DOHA (Reuters) – Qatar will send its first official delegation to Damascus on Sunday to meet Syria’s interim government and discuss reopening the Qatari embassy and enhancing humanitarian aid deliveries, a Qatari official told Reuters on Friday.
“They will take the necessary steps to reopen the embassy and discuss enhancing aid delivery,” the official said.
Previous reports by Syria’s information ministry about a visit by Qatar’s intelligence chief on Thursday were untrue, the Qatari official said.
The visit will come less than a week after Qatari diplomats spoke with Syria’s leading rebel faction, Hayat Tahrir al-Sham, as regional countries race to open contact with the group and the interim government it established after its rapid offensive toppled President Bashar al-Assad.
Turkish intelligence chief Ibrahim Kalin was in Damascus on Thursday for talks involving Syria’s new leadership.
In the report that the Qatari official said was untrue, Syria’s information ministry had said Qatar’s head of state security, Khalfan al-Kaabi, joined Kalin in the capital on Thursday.

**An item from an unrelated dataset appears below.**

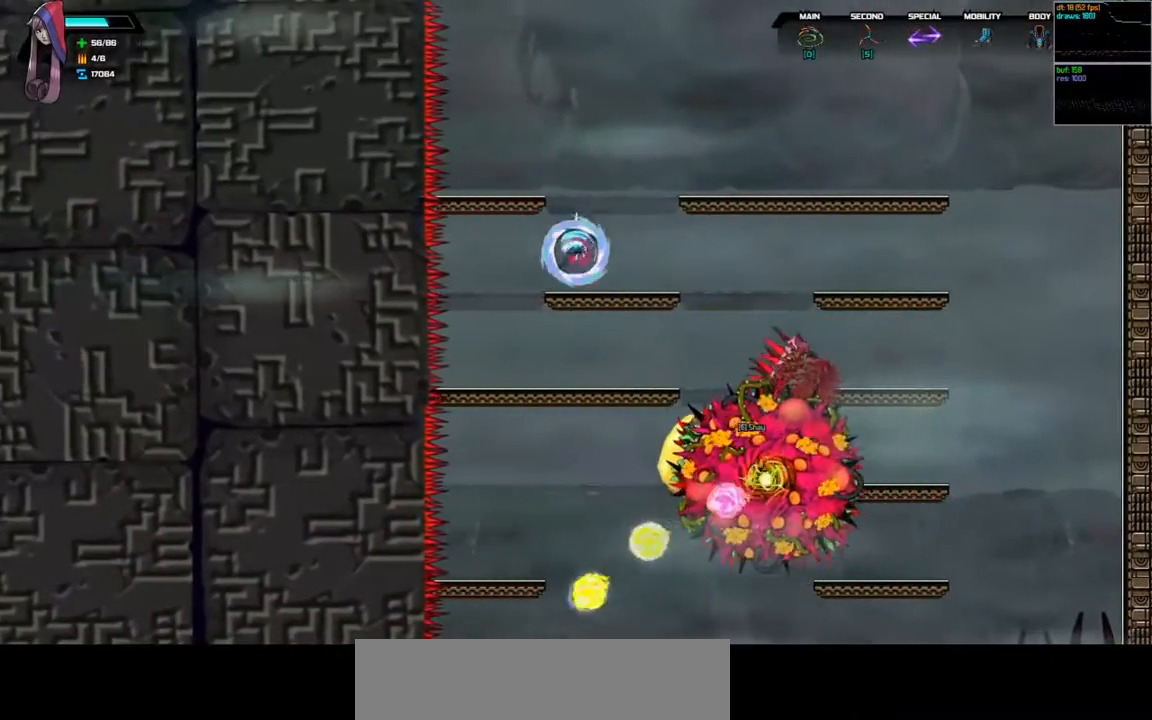
{"keys": ["left"], "events": [[133, "right", "down"], [267, "space", "down"], [433, "right", "up"], [467, "left", "down"], [467, "space", "up"]]}
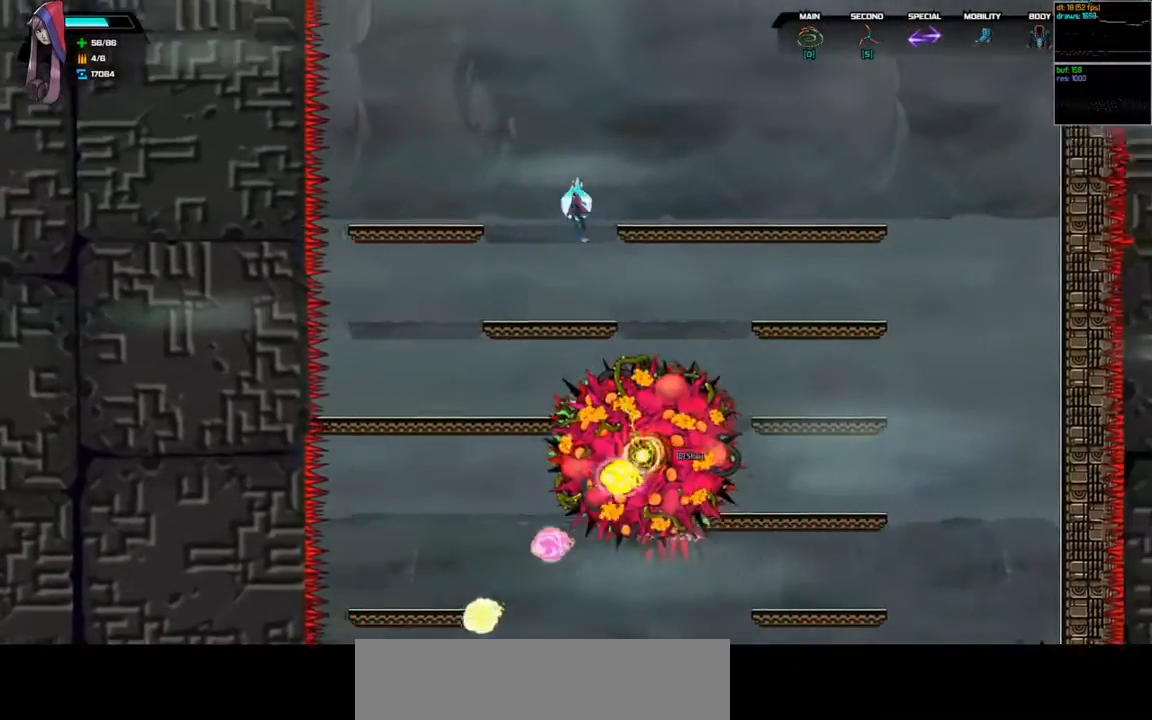
{"keys": ["left"], "events": [[233, "space", "down"], [267, "d", "down"], [467, "d", "up"], [467, "space", "up"]]}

Qatar’s embassy in Damascus has been shut since July 2011 when it withdrew its ambassador from Damascus after a series of deadly crackdowns by Assad’s regime on street protesters – violence that led to the 13-year-long civil war.
Doha in recent years rejected efforts by several Arab countries to mend relations with Assad’s government and reestablish diplomatic relations with Damascus.